**Enunciado A**
Transcreva do texto sobre a Ponte Metálica o trecho que começa em "Alcinete Damasceno mostra" e segue até "a produção audiovisual.".
**Enunciado B**
No texto sobre a Ponte Metálica, reescreva de forma mais concisa o parágrafo iniciado por "O documentário “Ponte de Memória” mostra", conservando seus fatos principais.

**Texto de apoio**
Jornalista faz documentário sobre história de construção da Ponte Metálica, a 1ª obra de engenharia do Acre

Alcinete Damasceno mostra preocupação com as mudanças vivenciadas e defende a necessidade de mais produção para registrar a história de uma cidade em construção

Ela abriu caminho para a vida profissional, como jornalista, no final dos anos 80, início dos anos 90. Era uma repórter comprometida com pautas relacionadas à preservação do meio ambiente e à justiça social – ou à falta disso. 

O projeto de pesquisa foi financiado pelo Fundo Municipal de Cultural, através da FGB – Fundação Garibaldi Brasil/Foto: Cedida

O certo é que, aos 55 anos, mãe de dois filhos adolescentes, a jornalista Alcinete Damasceno, embora não tenha vínculo empregatício com empresas, continua em ação, agora atuando em outro campo da comunicação: a produção audiovisual.

Seu último trabalho é um documentário sobre a ponte metálica em Rio Branco, contando a saga de sua construção e tudo que envolvia um Acre e uma Rio Branco cujas populações, para cruzar o rio de um lado e outro da Capital, dependiam da catraia. 

O documentário “Ponte de Memória” mostra que a obra surgiu num momento em que o Acre mudava seu perfil econômico, com a falência dos seringais, razão pela qual os grandes navios cargueiros também diminuíram a frequência de suas viagens para a região. Isso, inclusive, fez com que o projeto original da ponte fosse alterado. O vão principal, que seria móvel, passou a ser fixo porque, já naquela época, faz mais de 50 anos, se concluiu que grandes navios não mais navegaram por ali. 

Alfredo Ribeiro (boné) trabalhou como apontador na ponte em 67, talvez o último trabalhador vivo. Começou a trabalha na ponte aos 17 anos/Foto: Cedida

Enfim, um documentário de 29 minutos, com entrevistas com pessoas que viveram a obra, como o comerciante João Batista Queiroz, o “Badate”, que passava por ali antes de a obra se iniciar e que hoje mantém uma casa comercial numa das cabeceiras da ponte. 

O documentário traz também depoimentos do historiador Marcus Vinicius Neves e de pessoas anônimas que testemunharam a feitura da ponte, inclusive quando ela ameaçou ruir ou chegou a ruir, posteriormente. Um trabalho de pesquisa aplicado com a marca da competência e da dedicação de Alcinete Damasceno.

(Registros de dados)
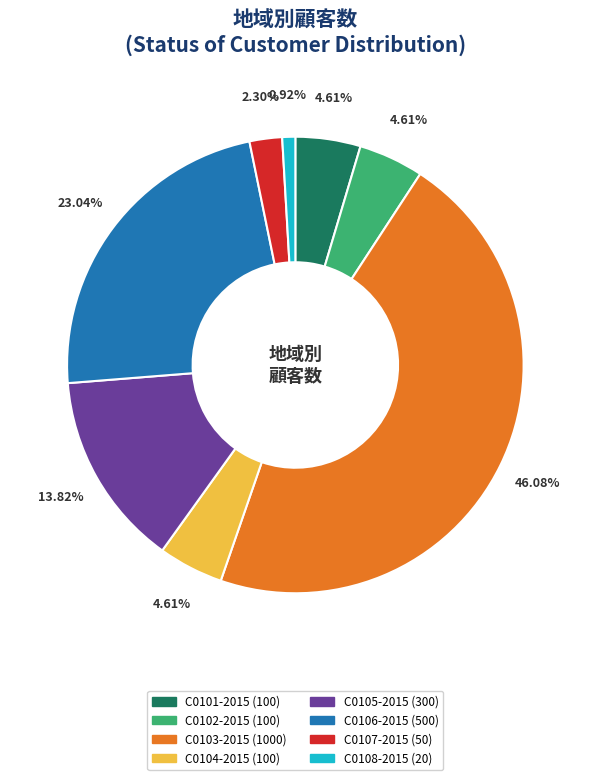

Count the number of slices in the pie.

8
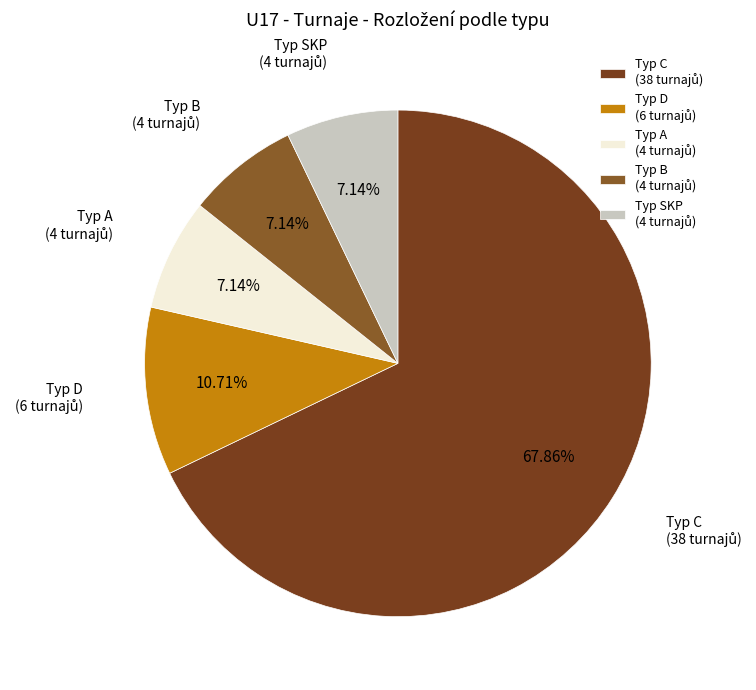

Is there a majority slice in this chart?

Yes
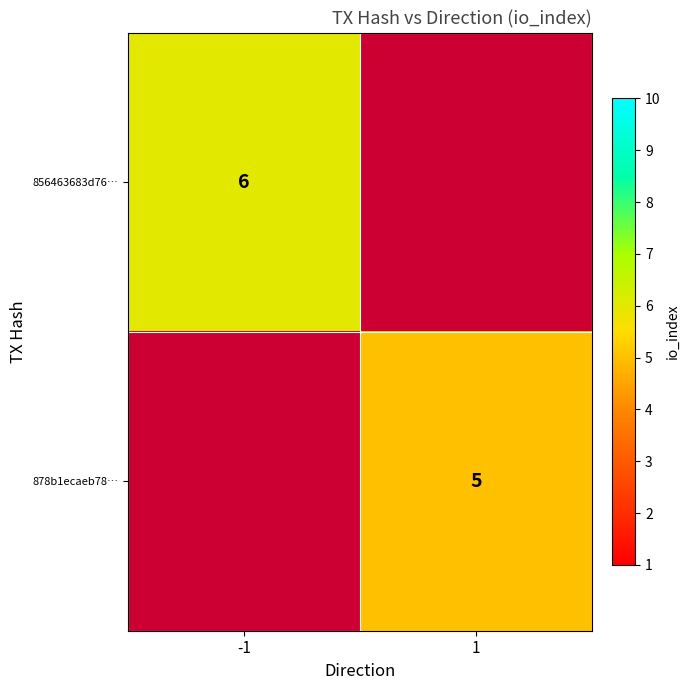

The value of 856463683d76… at -1 is 6. True or false?

True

**Resolução comentada A**
Alcinete Damasceno mostra preocupação com as mudanças vivenciadas e defende a necessidade de mais produção para registrar a história de uma cidade em construção

Ela abriu caminho para a vida profissional, como jornalista, no final dos anos 80, início dos anos 90. Era uma repórter comprometida com pautas relacionadas à preservação do meio ambiente e à justiça social – ou à falta disso. 

O projeto de pesquisa foi financiado pelo Fundo Municipal de Cultural, através da FGB – Fundação Garibaldi Brasil/Foto: Cedida

O certo é que, aos 55 anos, mãe de dois filhos adolescentes, a jornalista Alcinete Damasceno, embora não tenha vínculo empregatício com empresas, continua em ação, agora atuando em outro campo da comunicação: a produção audiovisual.

**Resolução comentada B**
O documentário “Ponte de Memória” mostra que a ponte surgiu quando o Acre mudava seu perfil econômico com a falência dos seringais. Por isso, os grandes navios cargueiros passaram a viajar menos para a região. Essa mudança alterou o projeto original da ponte: o vão principal, que seria móvel, tornou-se fixo. Já naquela época, há mais de 50 anos, concluiu-se que grandes navios não passariam mais por ali.